_What the task requires_. Determine how many lines in the material hold the string "heavy", then reply with that number only.
──────── Recorded data
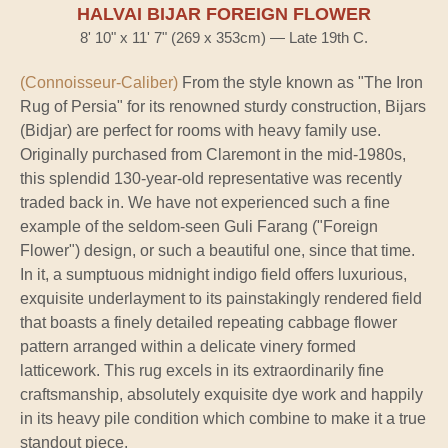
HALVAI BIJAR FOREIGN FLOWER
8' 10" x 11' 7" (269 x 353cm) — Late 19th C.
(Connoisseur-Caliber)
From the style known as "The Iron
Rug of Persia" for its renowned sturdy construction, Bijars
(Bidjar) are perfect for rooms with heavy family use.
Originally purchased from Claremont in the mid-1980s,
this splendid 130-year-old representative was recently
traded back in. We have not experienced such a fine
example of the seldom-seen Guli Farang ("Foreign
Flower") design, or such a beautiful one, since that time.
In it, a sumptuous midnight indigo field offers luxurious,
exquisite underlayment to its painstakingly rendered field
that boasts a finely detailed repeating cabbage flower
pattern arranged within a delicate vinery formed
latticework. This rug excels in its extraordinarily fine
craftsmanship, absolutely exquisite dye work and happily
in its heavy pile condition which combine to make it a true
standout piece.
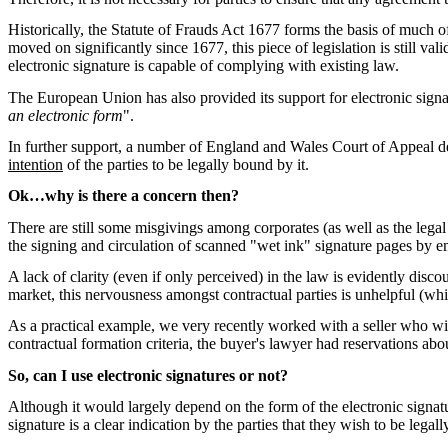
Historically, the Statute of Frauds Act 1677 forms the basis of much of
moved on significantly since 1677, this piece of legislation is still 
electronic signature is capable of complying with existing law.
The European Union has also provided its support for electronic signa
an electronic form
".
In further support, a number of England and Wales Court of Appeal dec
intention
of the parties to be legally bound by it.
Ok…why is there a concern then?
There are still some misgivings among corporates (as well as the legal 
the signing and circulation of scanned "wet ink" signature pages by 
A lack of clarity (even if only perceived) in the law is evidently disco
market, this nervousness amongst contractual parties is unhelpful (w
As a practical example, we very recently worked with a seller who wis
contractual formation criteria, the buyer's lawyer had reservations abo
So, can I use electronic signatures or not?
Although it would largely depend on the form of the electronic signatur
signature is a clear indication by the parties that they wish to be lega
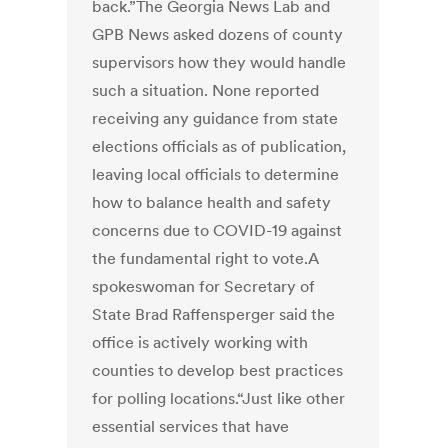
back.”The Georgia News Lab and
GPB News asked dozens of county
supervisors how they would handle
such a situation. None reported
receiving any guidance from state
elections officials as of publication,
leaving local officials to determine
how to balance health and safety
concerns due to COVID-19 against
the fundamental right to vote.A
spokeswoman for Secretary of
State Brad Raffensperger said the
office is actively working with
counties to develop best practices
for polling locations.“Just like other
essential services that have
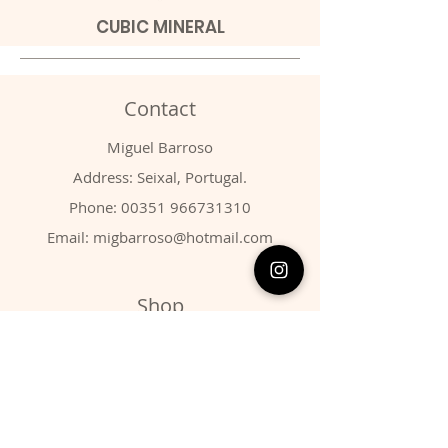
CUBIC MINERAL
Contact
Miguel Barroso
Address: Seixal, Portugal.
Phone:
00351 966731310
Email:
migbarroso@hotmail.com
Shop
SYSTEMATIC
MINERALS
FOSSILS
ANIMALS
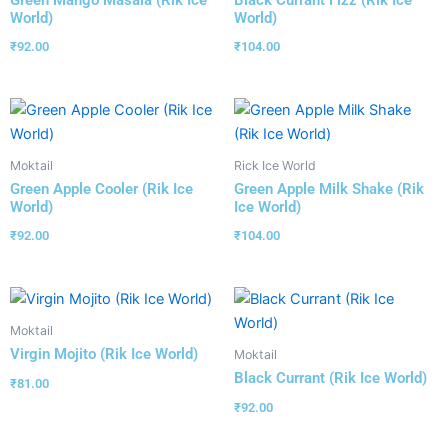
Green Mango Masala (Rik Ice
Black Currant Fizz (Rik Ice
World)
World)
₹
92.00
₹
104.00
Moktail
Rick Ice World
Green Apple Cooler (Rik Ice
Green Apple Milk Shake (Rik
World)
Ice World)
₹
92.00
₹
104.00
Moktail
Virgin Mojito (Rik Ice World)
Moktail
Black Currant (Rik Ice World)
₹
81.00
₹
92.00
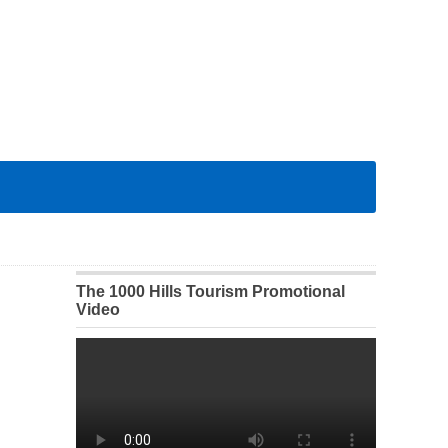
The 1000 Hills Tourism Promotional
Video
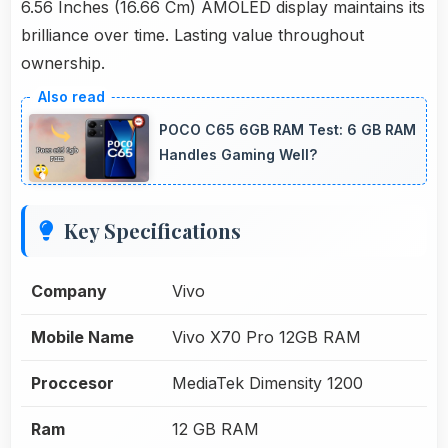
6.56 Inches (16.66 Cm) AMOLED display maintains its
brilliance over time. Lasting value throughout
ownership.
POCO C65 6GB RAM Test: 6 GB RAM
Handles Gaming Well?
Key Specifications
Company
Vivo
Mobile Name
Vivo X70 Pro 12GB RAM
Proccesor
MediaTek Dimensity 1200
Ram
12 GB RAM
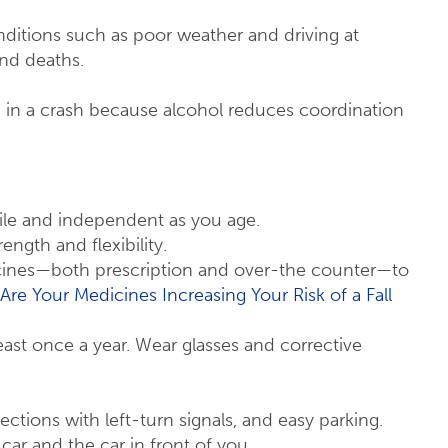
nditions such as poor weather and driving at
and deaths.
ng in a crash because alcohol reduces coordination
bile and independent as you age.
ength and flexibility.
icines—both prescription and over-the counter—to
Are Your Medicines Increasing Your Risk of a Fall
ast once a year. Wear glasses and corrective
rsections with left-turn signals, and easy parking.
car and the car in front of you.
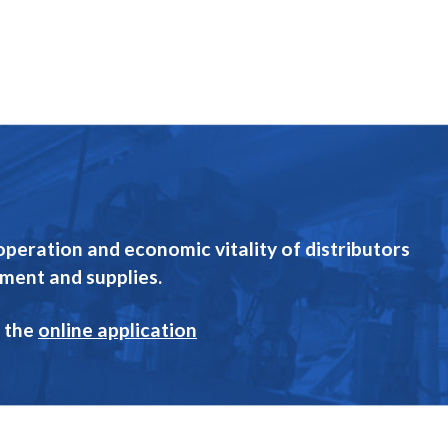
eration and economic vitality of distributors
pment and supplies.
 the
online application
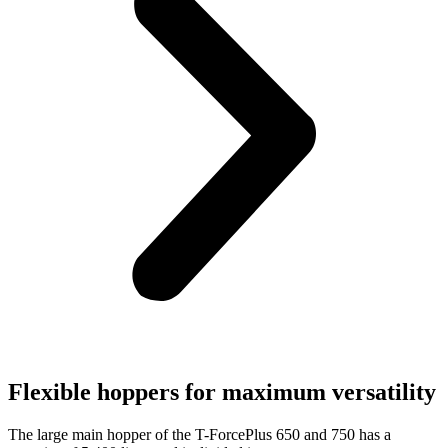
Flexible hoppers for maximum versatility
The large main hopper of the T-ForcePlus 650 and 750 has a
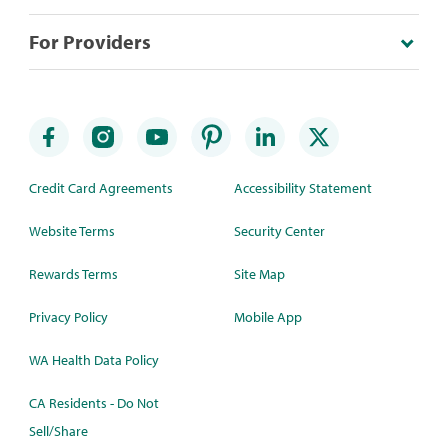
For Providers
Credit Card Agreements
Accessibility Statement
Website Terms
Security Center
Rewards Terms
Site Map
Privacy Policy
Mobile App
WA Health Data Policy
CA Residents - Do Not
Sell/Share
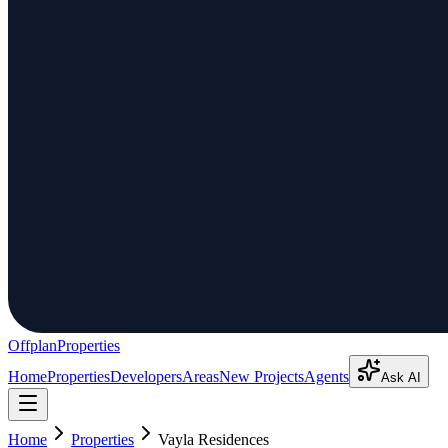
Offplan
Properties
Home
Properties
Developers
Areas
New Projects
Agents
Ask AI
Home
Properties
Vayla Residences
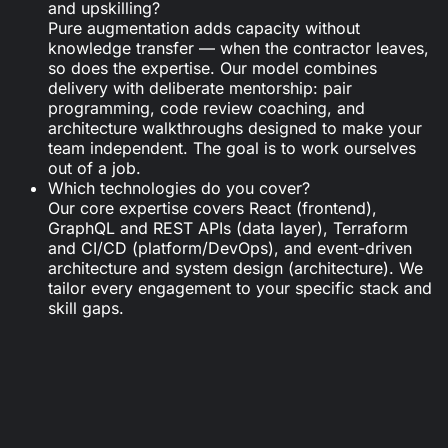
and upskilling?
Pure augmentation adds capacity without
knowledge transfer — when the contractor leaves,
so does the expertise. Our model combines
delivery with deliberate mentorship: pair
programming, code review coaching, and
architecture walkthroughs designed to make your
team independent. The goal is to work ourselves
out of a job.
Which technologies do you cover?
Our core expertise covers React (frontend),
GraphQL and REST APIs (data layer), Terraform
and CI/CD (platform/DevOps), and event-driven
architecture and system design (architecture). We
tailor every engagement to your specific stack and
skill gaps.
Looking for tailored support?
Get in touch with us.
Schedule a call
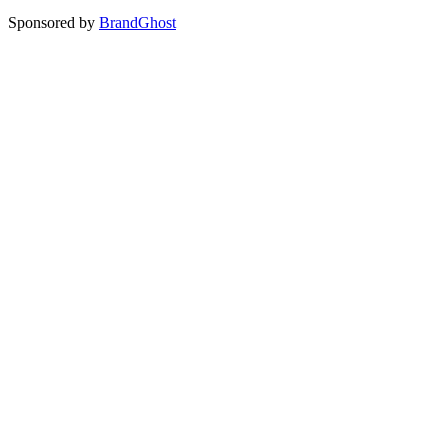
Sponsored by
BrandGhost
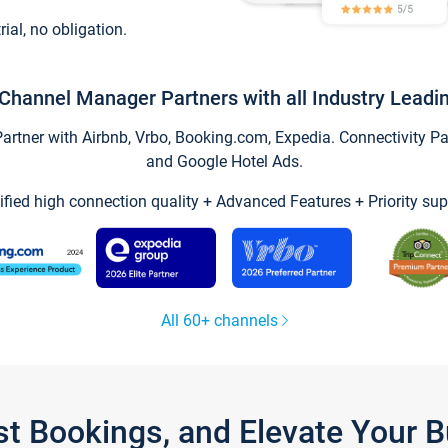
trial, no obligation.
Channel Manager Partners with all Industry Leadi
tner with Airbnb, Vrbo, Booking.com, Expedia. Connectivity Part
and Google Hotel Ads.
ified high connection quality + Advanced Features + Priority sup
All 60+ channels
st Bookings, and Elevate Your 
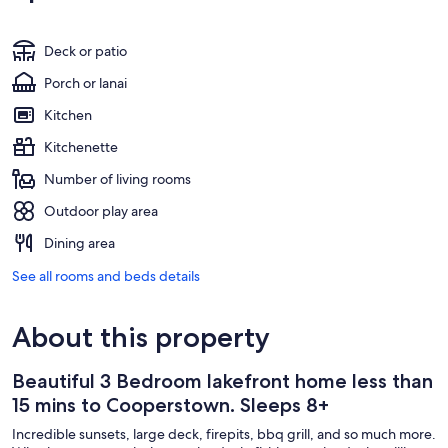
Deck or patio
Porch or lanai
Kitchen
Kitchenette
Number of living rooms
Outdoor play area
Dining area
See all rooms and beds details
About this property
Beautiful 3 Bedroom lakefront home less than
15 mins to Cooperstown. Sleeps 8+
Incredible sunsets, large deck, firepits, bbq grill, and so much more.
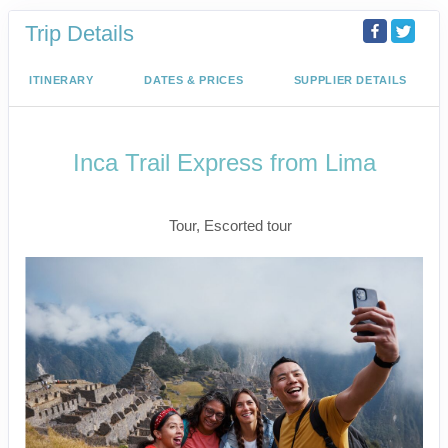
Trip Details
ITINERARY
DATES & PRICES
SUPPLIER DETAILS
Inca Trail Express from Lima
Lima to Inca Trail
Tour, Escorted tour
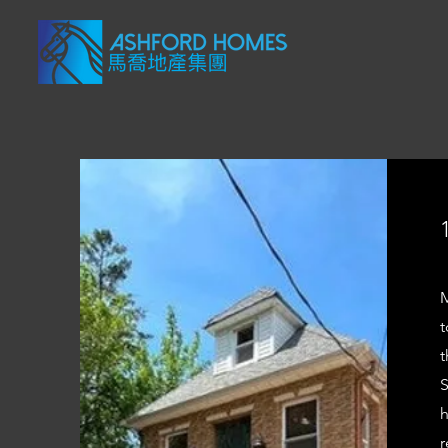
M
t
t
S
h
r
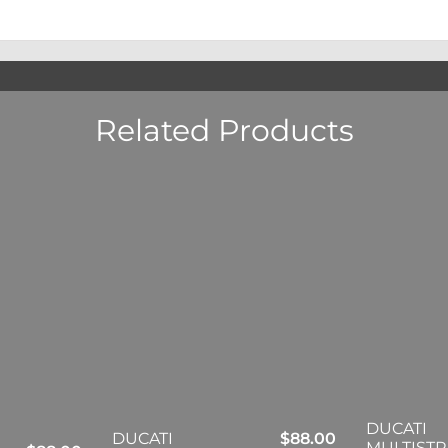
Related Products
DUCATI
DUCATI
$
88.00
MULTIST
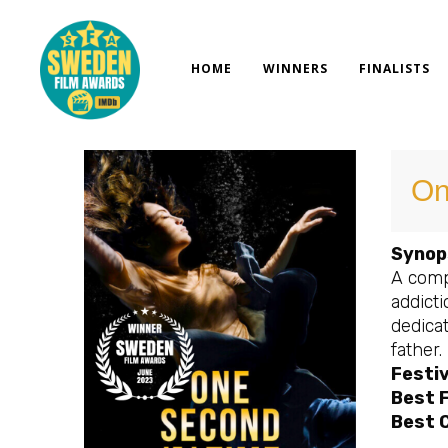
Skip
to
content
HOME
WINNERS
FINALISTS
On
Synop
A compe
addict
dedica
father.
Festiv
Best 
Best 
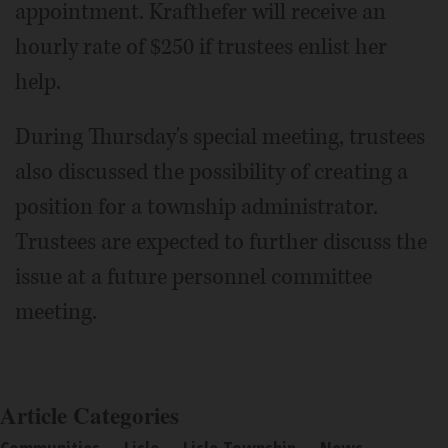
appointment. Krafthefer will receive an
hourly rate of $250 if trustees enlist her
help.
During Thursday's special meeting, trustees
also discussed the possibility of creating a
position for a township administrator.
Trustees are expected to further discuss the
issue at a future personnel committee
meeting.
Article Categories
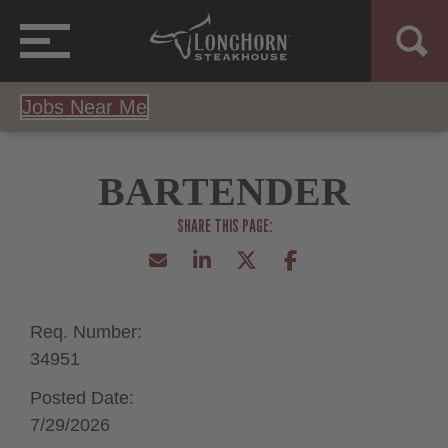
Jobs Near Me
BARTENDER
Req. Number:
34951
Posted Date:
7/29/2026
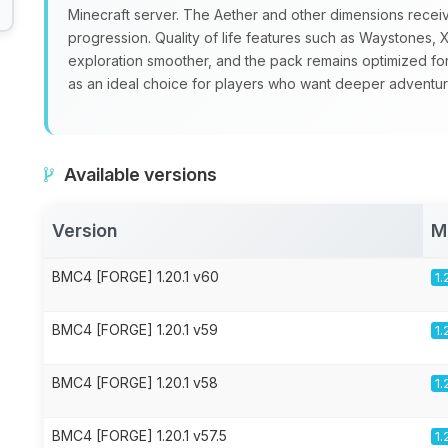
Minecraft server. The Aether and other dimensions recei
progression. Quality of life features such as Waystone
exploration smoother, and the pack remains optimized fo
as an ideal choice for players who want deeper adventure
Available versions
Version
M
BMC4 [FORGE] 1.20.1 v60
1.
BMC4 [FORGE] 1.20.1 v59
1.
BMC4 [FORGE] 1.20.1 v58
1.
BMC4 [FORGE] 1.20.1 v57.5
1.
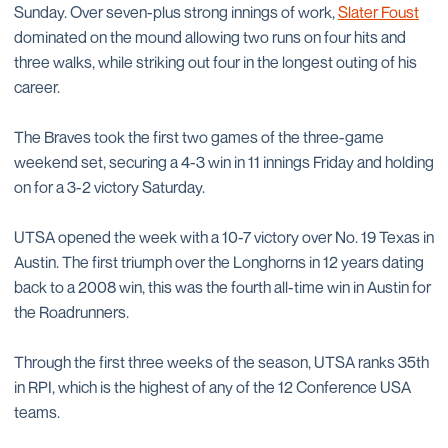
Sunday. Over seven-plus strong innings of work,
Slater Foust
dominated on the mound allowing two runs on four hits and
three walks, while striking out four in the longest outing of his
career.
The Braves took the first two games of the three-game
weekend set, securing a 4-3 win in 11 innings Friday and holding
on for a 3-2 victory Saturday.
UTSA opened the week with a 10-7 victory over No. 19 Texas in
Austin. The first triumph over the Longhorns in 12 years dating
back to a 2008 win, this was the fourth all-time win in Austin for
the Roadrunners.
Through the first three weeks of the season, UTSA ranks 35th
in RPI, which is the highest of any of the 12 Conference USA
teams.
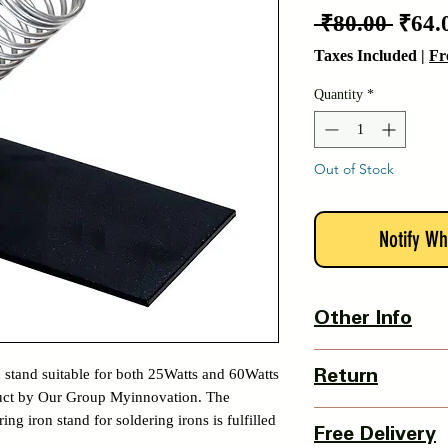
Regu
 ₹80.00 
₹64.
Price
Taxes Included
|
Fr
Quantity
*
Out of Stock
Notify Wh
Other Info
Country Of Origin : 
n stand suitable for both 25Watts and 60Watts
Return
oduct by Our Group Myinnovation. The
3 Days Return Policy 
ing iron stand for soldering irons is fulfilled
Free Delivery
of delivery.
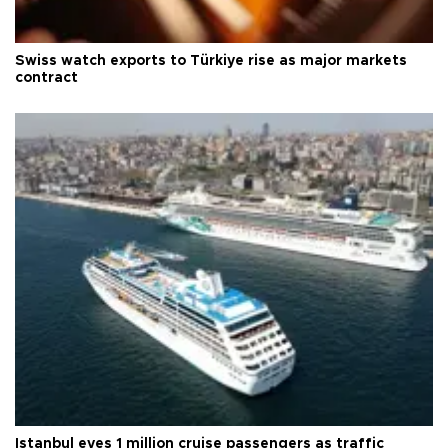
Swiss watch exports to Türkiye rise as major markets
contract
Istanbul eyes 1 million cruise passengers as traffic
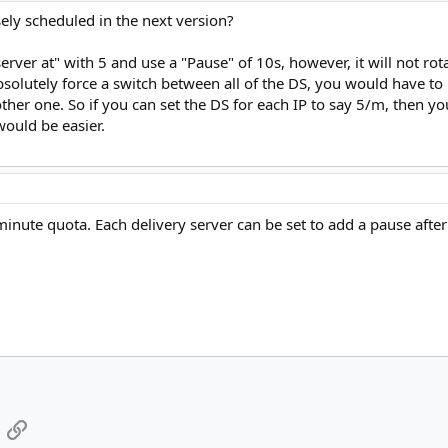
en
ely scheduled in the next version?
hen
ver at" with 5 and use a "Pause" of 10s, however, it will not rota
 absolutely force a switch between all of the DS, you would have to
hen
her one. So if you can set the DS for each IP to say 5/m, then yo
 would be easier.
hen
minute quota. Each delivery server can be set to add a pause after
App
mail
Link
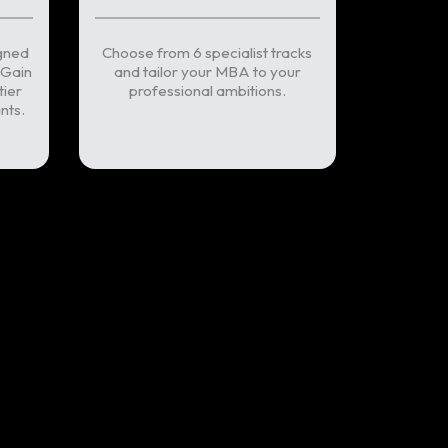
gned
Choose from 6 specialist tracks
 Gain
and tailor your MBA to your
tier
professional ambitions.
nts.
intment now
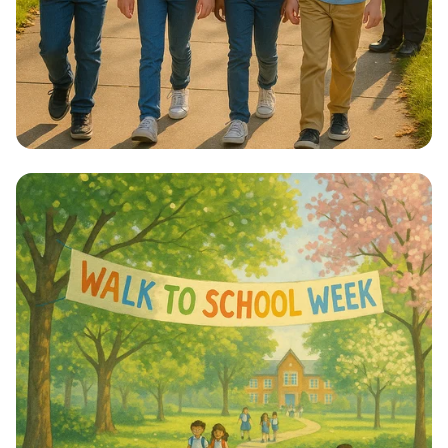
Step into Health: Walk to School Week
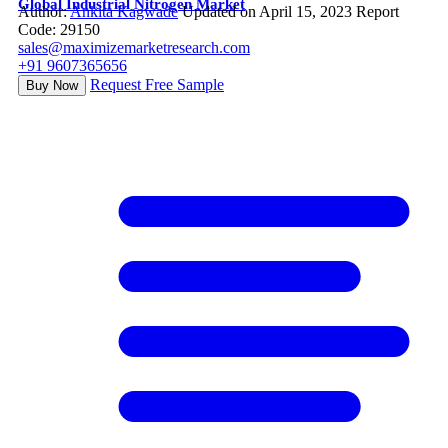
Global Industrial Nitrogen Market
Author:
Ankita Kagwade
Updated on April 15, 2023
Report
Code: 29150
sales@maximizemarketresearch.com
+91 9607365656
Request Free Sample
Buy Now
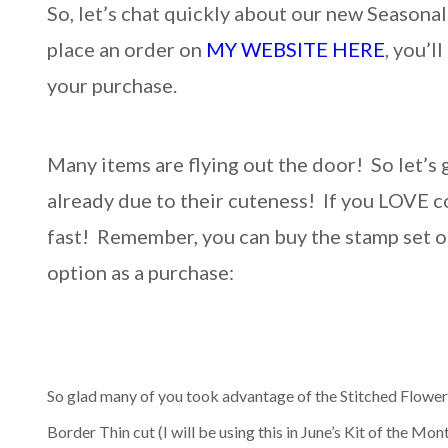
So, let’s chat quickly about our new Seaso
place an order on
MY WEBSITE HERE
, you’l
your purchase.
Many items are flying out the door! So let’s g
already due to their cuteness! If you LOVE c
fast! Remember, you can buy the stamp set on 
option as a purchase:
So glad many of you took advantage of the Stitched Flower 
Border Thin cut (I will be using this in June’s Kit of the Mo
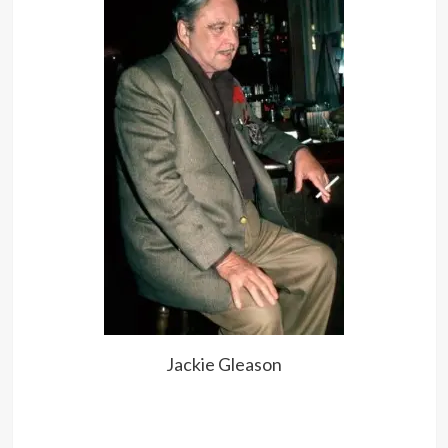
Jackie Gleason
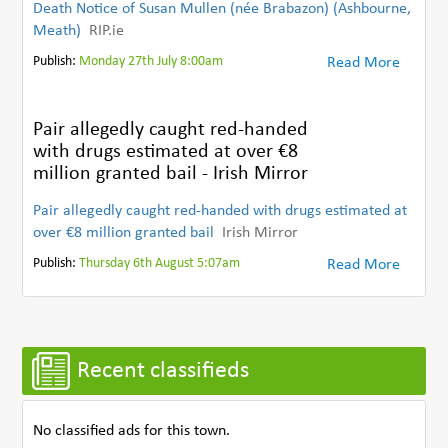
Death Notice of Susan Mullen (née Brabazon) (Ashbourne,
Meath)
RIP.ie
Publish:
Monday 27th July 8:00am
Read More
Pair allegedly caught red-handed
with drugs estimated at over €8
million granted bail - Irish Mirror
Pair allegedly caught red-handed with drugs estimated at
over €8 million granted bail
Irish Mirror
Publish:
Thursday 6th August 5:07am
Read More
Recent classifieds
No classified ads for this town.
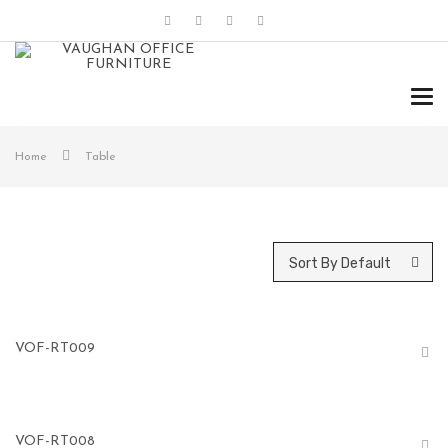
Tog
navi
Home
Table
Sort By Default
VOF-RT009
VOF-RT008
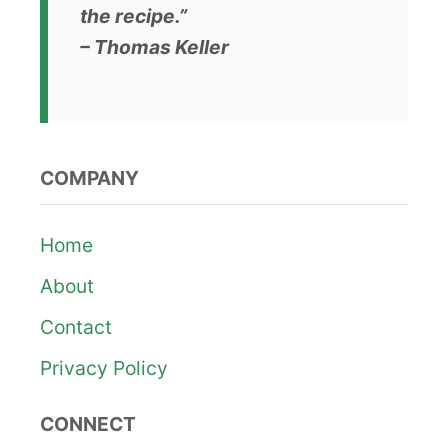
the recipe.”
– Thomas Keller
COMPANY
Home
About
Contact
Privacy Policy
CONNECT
────────────────
_Response box_. 2